(Exercise) Each entry should be duplicated verbatim; its pictures should not be.

(The data)
---
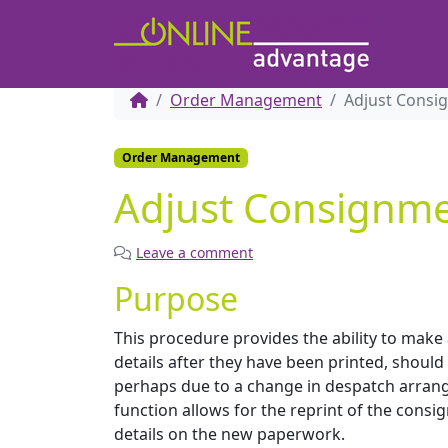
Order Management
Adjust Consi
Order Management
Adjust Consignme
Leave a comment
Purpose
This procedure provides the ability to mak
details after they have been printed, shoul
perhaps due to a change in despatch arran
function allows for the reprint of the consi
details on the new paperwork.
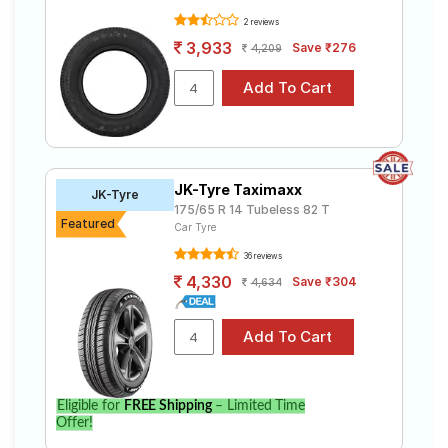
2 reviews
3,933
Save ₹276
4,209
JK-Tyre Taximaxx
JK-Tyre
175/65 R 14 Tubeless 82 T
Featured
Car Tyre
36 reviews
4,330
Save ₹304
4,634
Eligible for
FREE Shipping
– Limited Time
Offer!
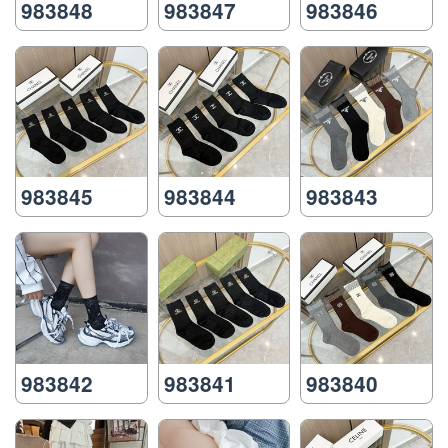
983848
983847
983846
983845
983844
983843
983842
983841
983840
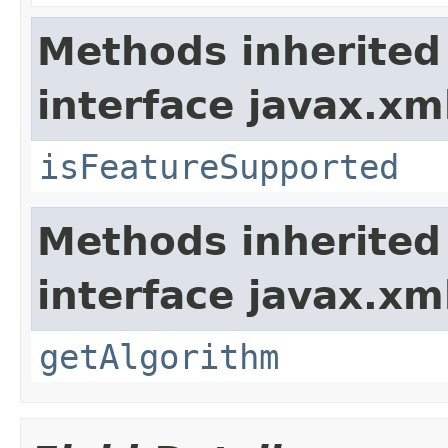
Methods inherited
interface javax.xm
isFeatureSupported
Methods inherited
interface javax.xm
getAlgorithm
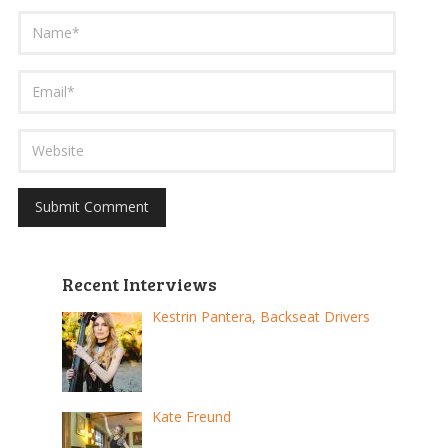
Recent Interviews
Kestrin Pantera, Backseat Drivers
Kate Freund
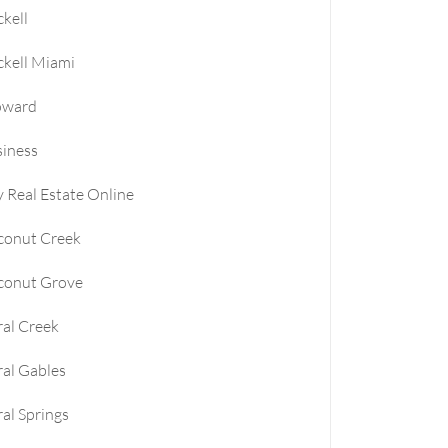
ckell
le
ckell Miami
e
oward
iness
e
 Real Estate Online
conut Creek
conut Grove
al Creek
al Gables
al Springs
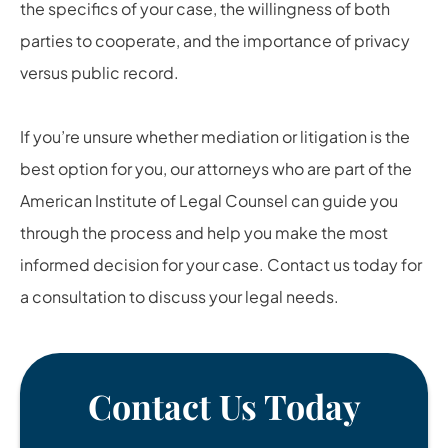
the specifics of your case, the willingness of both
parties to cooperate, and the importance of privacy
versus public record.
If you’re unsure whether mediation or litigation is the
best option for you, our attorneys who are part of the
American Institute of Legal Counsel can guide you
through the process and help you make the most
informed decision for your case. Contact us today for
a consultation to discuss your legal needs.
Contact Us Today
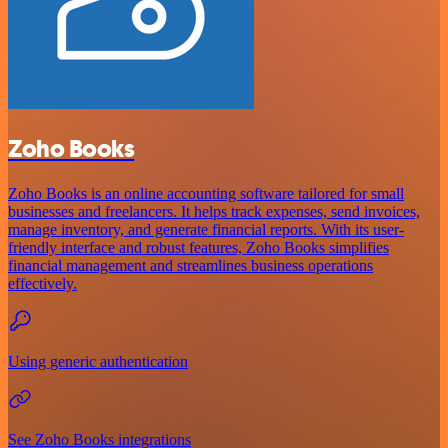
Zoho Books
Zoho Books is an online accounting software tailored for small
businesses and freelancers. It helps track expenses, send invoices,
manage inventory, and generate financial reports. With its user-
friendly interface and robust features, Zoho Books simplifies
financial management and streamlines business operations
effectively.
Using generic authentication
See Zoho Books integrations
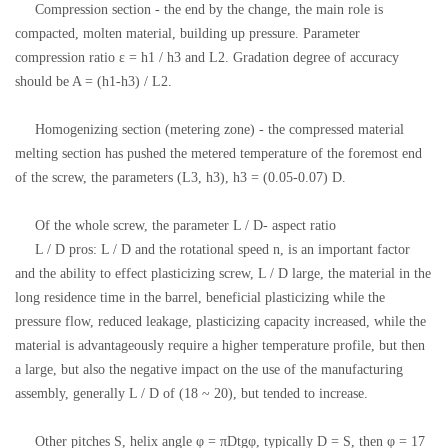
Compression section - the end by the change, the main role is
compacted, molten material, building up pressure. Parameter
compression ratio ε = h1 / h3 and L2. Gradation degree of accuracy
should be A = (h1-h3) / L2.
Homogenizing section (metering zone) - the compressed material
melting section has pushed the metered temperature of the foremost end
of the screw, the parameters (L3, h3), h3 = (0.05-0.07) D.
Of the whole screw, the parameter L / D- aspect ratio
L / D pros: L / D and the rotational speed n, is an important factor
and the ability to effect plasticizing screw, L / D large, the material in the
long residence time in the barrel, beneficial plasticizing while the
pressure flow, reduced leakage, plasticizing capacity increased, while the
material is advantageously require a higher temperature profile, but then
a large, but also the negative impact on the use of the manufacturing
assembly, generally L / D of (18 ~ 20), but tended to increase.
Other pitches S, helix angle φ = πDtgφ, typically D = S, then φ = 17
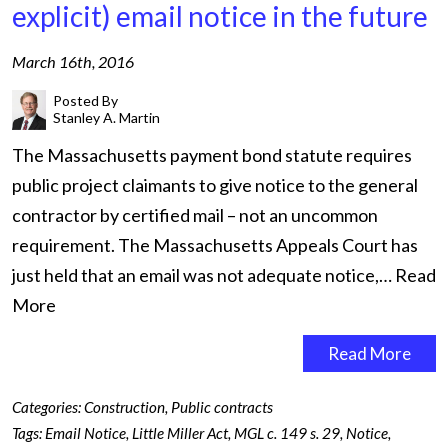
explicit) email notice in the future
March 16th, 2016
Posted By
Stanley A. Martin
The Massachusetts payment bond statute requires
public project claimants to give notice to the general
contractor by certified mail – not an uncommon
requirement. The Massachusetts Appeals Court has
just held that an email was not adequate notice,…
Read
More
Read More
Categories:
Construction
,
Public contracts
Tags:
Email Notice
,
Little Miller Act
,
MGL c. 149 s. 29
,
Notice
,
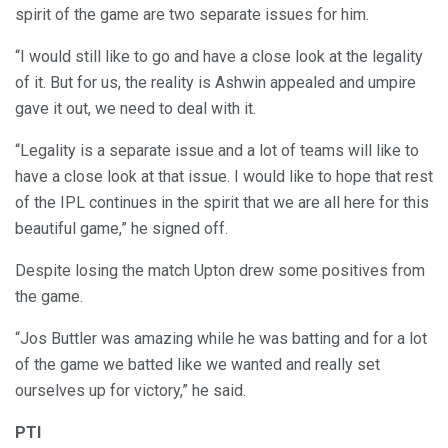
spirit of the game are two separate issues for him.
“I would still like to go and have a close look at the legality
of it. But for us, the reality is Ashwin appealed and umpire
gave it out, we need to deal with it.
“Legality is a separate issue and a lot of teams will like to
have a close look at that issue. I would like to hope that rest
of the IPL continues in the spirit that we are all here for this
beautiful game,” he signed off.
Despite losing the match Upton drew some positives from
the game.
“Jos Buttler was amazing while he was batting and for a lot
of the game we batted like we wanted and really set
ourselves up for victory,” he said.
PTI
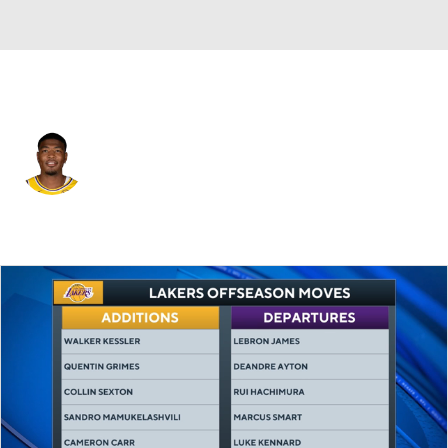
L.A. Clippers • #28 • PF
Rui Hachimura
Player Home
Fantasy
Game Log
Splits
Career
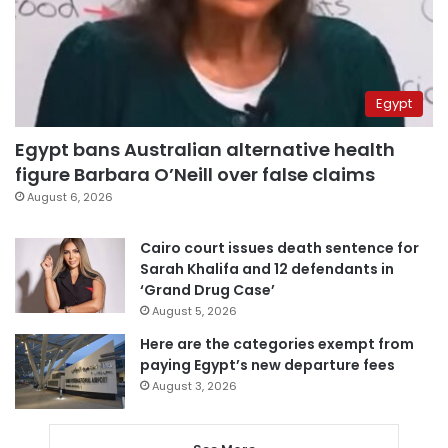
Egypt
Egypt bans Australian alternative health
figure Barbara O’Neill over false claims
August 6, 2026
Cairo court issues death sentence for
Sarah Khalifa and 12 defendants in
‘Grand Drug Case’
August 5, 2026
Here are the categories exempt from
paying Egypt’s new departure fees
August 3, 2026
---
(Result for this task)
Order Management
Adjust Consi
Order Management
Adjust Consignme
Leave a comment
Purpose
This procedure provides the ability to mak
details after they have been printed, shoul
perhaps due to a change in despatch arran
function allows for the reprint of the consi
details on the new paperwork.
2 reviews
3,933
Save ₹276
4,209
JK-Tyre Taximaxx
JK-Tyre
175/65 R 14 Tubeless 82 T
Featured
Car Tyre
36 reviews
4,330
Save ₹304
4,634
Eligible for
FREE Shipping
– Limited Time
Offer!
983848
983847
983846
983845
983844
983843
983842
983841
983840
Methods inherited
interface javax.xm
isFeatureSupported
Methods inherited
interface javax.xm
getAlgorithm
Recent Interviews
Kestrin Pantera, Backseat Drivers
Kate Freund
ckell
le
ckell Miami
e
oward
iness
e
 Real Estate Online
conut Creek
conut Grove
al Creek
al Gables
al Springs
the specifics of your case, the willingness of both
parties to cooperate, and the importance of privacy
versus public record.
If you’re unsure whether mediation or litigation is the
best option for you, our attorneys who are part of the
American Institute of Legal Counsel can guide you
through the process and help you make the most
informed decision for your case. Contact us today for
a consultation to discuss your legal needs.
Contact Us Today
Zoho Books
Zoho Books is an online accounting software tailored for small
businesses and freelancers. It helps track expenses, send invoices,
manage inventory, and generate financial reports. With its user-
friendly interface and robust features, Zoho Books simplifies
financial management and streamlines business operations
effectively.
Using generic authentication
See Zoho Books integrations
Compression section - the end by the change, the main role is
compacted, molten material, building up pressure. Parameter
compression ratio ε = h1 / h3 and L2. Gradation degree of accuracy
should be A = (h1-h3) / L2.
Homogenizing section (metering zone) - the compressed material
melting section has pushed the metered temperature of the foremost end
of the screw, the parameters (L3, h3), h3 = (0.05-0.07) D.
Of the whole screw, the parameter L / D- aspect ratio
L / D pros: L / D and the rotational speed n, is an important factor
and the ability to effect plasticizing screw, L / D large, the material in the
long residence time in the barrel, beneficial plasticizing while the
pressure flow, reduced leakage, plasticizing capacity increased, while the
material is advantageously require a higher temperature profile, but then
a large, but also the negative impact on the use of the manufacturing
assembly, generally L / D of (18 ~ 20), but tended to increase.
Other pitches S, helix angle φ = πDtgφ, typically D = S, then φ = 17
explicit) email notice in the future
March 16th, 2016
Posted By
Stanley A. Martin
The Massachusetts payment bond statute requires
public project claimants to give notice to the general
contractor by certified mail – not an uncommon
requirement. The Massachusetts Appeals Court has
just held that an email was not adequate notice,…
Read
More
Read More
Categories:
Construction
,
Public contracts
Tags:
Email Notice
,
Little Miller Act
,
MGL c. 149 s. 29
,
Notice
,
spirit of the game are two separate issues for him.
“I would still like to go and have a close look at the legality
of it. But for us, the reality is Ashwin appealed and umpire
gave it out, we need to deal with it.
“Legality is a separate issue and a lot of teams will like to
have a close look at that issue. I would like to hope that rest
of the IPL continues in the spirit that we are all here for this
beautiful game,” he signed off.
Despite losing the match Upton drew some positives from
the game.
“Jos Buttler was amazing while he was batting and for a lot
of the game we batted like we wanted and really set
ourselves up for victory,” he said.
PTI
L.A. Clippers • #28 • PF
Rui Hachimura
Player Home
Fantasy
Game Log
Splits
Career
Egypt
Egypt bans Australian alternative health
figure Barbara O’Neill over false claims
August 6, 2026
Cairo court issues death sentence for
Sarah Khalifa and 12 defendants in
‘Grand Drug Case’
August 5, 2026
Here are the categories exempt from
paying Egypt’s new departure fees
August 3, 2026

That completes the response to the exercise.